### [提供テキスト]
★ ★ ★

先日の記者会見は、事前にある程度の覚悟はしていたものの、僕にとって想像以上に、ショックで悲しいものでした。
僕が悲しいと感じた理由は、大きく3つありました。1つは、僕たちが応援するジャニーズのアイドルが、強い誇りや愛着を持っていたであろう「ジャニーさん」という存在を、彼ら自身の手で否定しなければならなかったということです。被害に遭われた方にとっては、当然憎悪すべき存在であることは理解しています。しかし、自分の愛する人が憎悪の対象になる、という事実は、僕自身の愛する人に置き換えて考えてみても、その苦しさは容易に想像できます。その上で、彼らが長年愛してきた人を大衆の前で自ら否定する姿は、まるで彼らのアイデンティティーを自らの手で抹殺しているように、僕には見えました。それが何よりも、悲しく、苦しかったです。
もう1つは、アイドル自身に直接的な責任がない事柄で、彼らが情熱を注いできたエンターテイメントにおける活動が大きな制限を受けることでした。ステージに立つ彼らが、自らの理想とするエンターテイメントに、文字通り、全身全霊を持って臨んできた姿を見てきただけに、それが突然、自分の力ではなす術もなく、機会を奪われていく様は、心が痛いです。
「ジャニーズ」という名前を掲げて活動をすることに、決して少なくない人たちが嫌悪感を示すこと自体は、現状では仕方のないことだと理解しています。しかし、この件で活動の自粛を求めることは、少し筋が違うようにも感じています。ジャニーズ事務所の経営に対する厳しい意見は仕方ないにせよ、それがアイドルである彼らに向けられることは、問題の根幹とかけ離れているように思います。この問題に対する批判が、ジャニーズのアイドル自身と、エンターテイメントそのものに向けられることは、ファンの立場としてではあるものの、それは違うという思いを抱いています。
一方で、ジャニーズ事務所に所属するタレントを起用しない動きが相次いでいる点は、僕個人としては、一定の理解をしています。利益を目的として考えたときに、損害を招きかねない状況で彼らと契約することはできない、という判断には合理性があるからです。社会的道義の観点でも、彼らを起用するより、彼らを起用しない方が、一般的には道理が通ることも理解できます。その意味でジャニーズ事務所は、社会的責任を果たさない限り、大きく売上を減らし続け、いずれはジャニーズ事務所を維持することができなくなるリスクがあります。ジャニーズ事務所は全社を挙げて、企業としての責任の表明と、その遂行に努める必要があります。ジャニーズのエンターテイメントを守るためにも、経営が責任を果たしてくれることを、切に願っています。

★ ★ ★

### [提供データ]

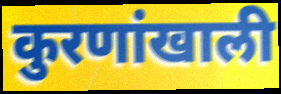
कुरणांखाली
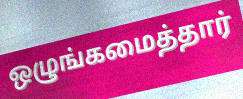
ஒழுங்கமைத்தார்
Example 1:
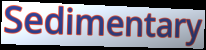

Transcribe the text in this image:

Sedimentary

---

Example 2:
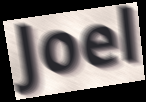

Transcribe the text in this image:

★ ★ ★

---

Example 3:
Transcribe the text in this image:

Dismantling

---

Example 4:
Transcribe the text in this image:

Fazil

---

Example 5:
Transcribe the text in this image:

★ ★ ★

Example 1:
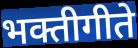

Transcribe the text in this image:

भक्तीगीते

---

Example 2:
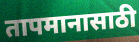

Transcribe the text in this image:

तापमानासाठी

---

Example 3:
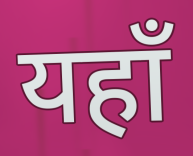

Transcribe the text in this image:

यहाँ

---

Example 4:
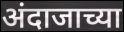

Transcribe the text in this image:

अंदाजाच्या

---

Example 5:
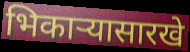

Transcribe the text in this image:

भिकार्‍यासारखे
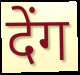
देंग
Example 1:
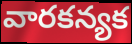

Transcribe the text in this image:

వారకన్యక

★ ★ ★

### [指示]
上の記者会見についての文章のうち、「先日の記者会見は、事前にある」から始まり「れていく様は、心が痛いです。」で終わる部分を一字も変えずに書き写せ。

### [作業結果]
先日の記者会見は、事前にある程度の覚悟はしていたものの、僕にとって想像以上に、ショックで悲しいものでした。
僕が悲しいと感じた理由は、大きく3つありました。1つは、僕たちが応援するジャニーズのアイドルが、強い誇りや愛着を持っていたであろう「ジャニーさん」という存在を、彼ら自身の手で否定しなければならなかったということです。被害に遭われた方にとっては、当然憎悪すべき存在であることは理解しています。しかし、自分の愛する人が憎悪の対象になる、という事実は、僕自身の愛する人に置き換えて考えてみても、その苦しさは容易に想像できます。その上で、彼らが長年愛してきた人を大衆の前で自ら否定する姿は、まるで彼らのアイデンティティーを自らの手で抹殺しているように、僕には見えました。それが何よりも、悲しく、苦しかったです。
もう1つは、アイドル自身に直接的な責任がない事柄で、彼らが情熱を注いできたエンターテイメントにおける活動が大きな制限を受けることでした。ステージに立つ彼らが、自らの理想とするエンターテイメントに、文字通り、全身全霊を持って臨んできた姿を見てきただけに、それが突然、自分の力ではなす術もなく、機会を奪われていく様は、心が痛いです。